[Goal of the exercise] The answer is the data repeated in full, with no pictures included.

# # # #

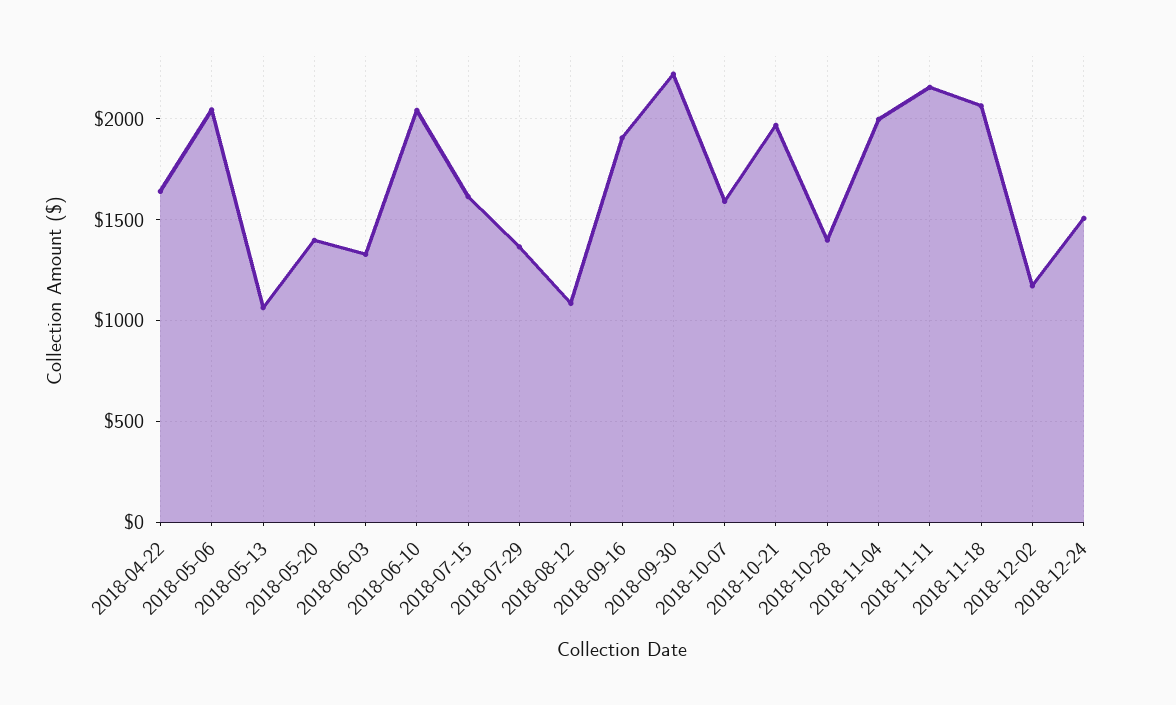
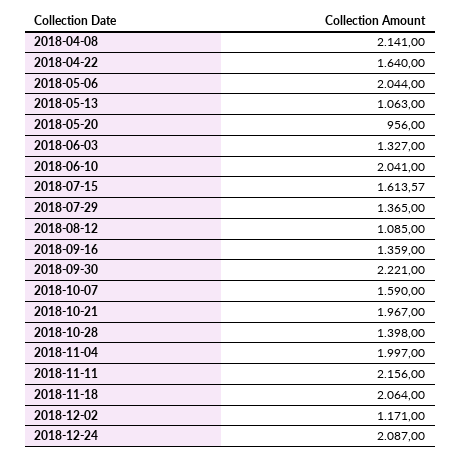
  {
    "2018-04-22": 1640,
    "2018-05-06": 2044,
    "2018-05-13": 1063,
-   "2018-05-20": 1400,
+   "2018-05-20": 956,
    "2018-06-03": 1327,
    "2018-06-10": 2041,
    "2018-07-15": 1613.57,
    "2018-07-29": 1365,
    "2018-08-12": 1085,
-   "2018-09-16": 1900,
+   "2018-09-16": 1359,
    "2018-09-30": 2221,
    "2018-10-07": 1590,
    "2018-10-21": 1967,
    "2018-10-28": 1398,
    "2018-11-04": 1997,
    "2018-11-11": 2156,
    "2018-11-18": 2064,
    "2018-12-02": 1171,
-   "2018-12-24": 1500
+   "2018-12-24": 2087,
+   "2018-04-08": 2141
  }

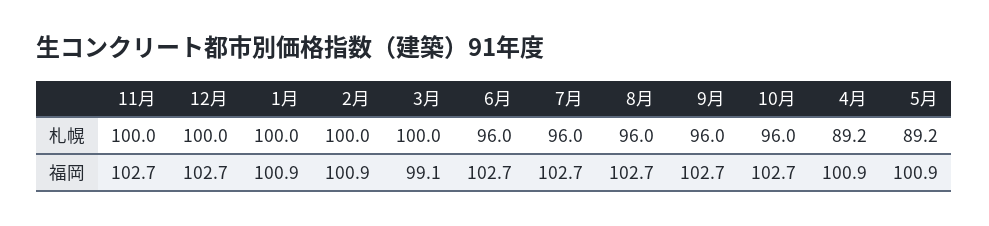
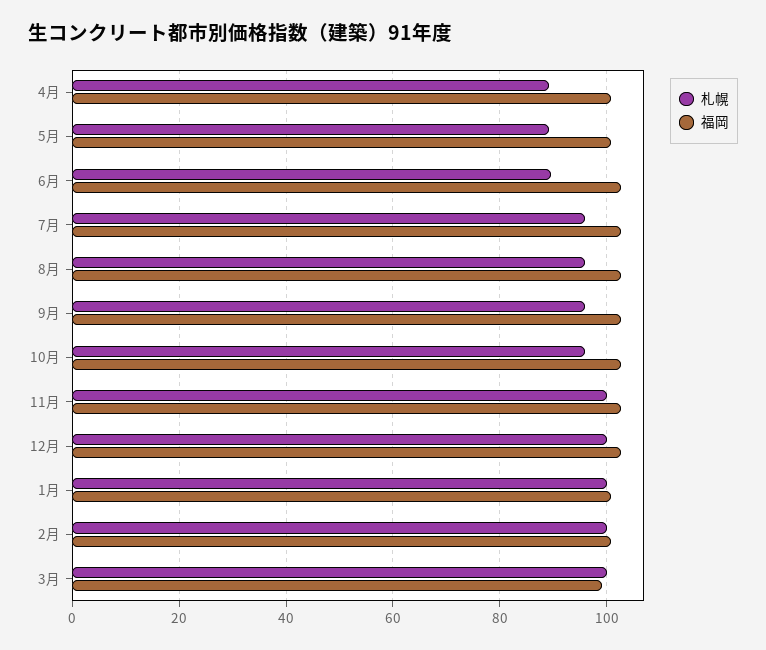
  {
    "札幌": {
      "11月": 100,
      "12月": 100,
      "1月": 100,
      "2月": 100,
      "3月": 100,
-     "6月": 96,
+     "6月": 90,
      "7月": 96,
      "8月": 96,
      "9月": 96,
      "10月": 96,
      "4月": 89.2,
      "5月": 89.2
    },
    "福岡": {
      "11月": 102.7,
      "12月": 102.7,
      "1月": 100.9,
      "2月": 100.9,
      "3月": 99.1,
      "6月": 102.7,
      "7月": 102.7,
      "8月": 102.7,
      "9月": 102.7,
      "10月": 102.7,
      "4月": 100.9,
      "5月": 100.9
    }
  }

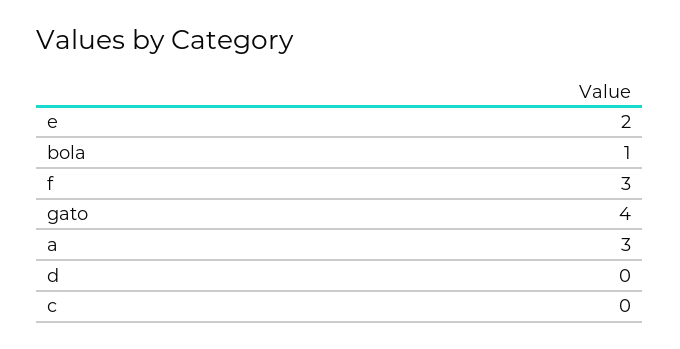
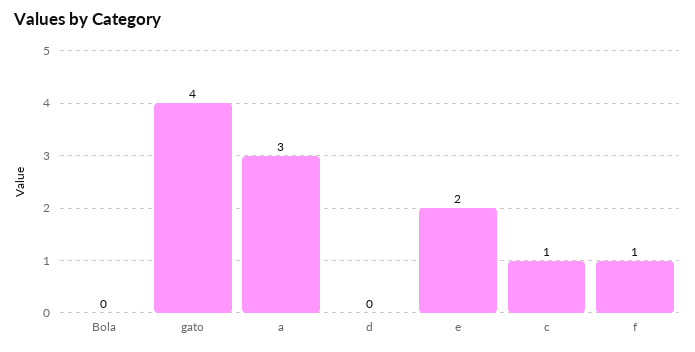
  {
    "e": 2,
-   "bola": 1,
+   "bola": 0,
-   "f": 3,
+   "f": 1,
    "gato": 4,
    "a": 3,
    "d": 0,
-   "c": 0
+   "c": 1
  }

# # # #

[Response to this task]
  {
    "2018-04-22": 1640,
    "2018-05-06": 2044,
    "2018-05-13": 1063,
-   "2018-05-20": 1400,
+   "2018-05-20": 956,
    "2018-06-03": 1327,
    "2018-06-10": 2041,
    "2018-07-15": 1613.57,
    "2018-07-29": 1365,
    "2018-08-12": 1085,
-   "2018-09-16": 1900,
+   "2018-09-16": 1359,
    "2018-09-30": 2221,
    "2018-10-07": 1590,
    "2018-10-21": 1967,
    "2018-10-28": 1398,
    "2018-11-04": 1997,
    "2018-11-11": 2156,
    "2018-11-18": 2064,
    "2018-12-02": 1171,
-   "2018-12-24": 1500
+   "2018-12-24": 2087,
+   "2018-04-08": 2141
  }

  {
    "札幌": {
      "11月": 100,
      "12月": 100,
      "1月": 100,
      "2月": 100,
      "3月": 100,
-     "6月": 96,
+     "6月": 90,
      "7月": 96,
      "8月": 96,
      "9月": 96,
      "10月": 96,
      "4月": 89.2,
      "5月": 89.2
    },
    "福岡": {
      "11月": 102.7,
      "12月": 102.7,
      "1月": 100.9,
      "2月": 100.9,
      "3月": 99.1,
      "6月": 102.7,
      "7月": 102.7,
      "8月": 102.7,
      "9月": 102.7,
      "10月": 102.7,
      "4月": 100.9,
      "5月": 100.9
    }
  }

  {
    "e": 2,
-   "bola": 1,
+   "bola": 0,
-   "f": 3,
+   "f": 1,
    "gato": 4,
    "a": 3,
    "d": 0,
-   "c": 0
+   "c": 1
  }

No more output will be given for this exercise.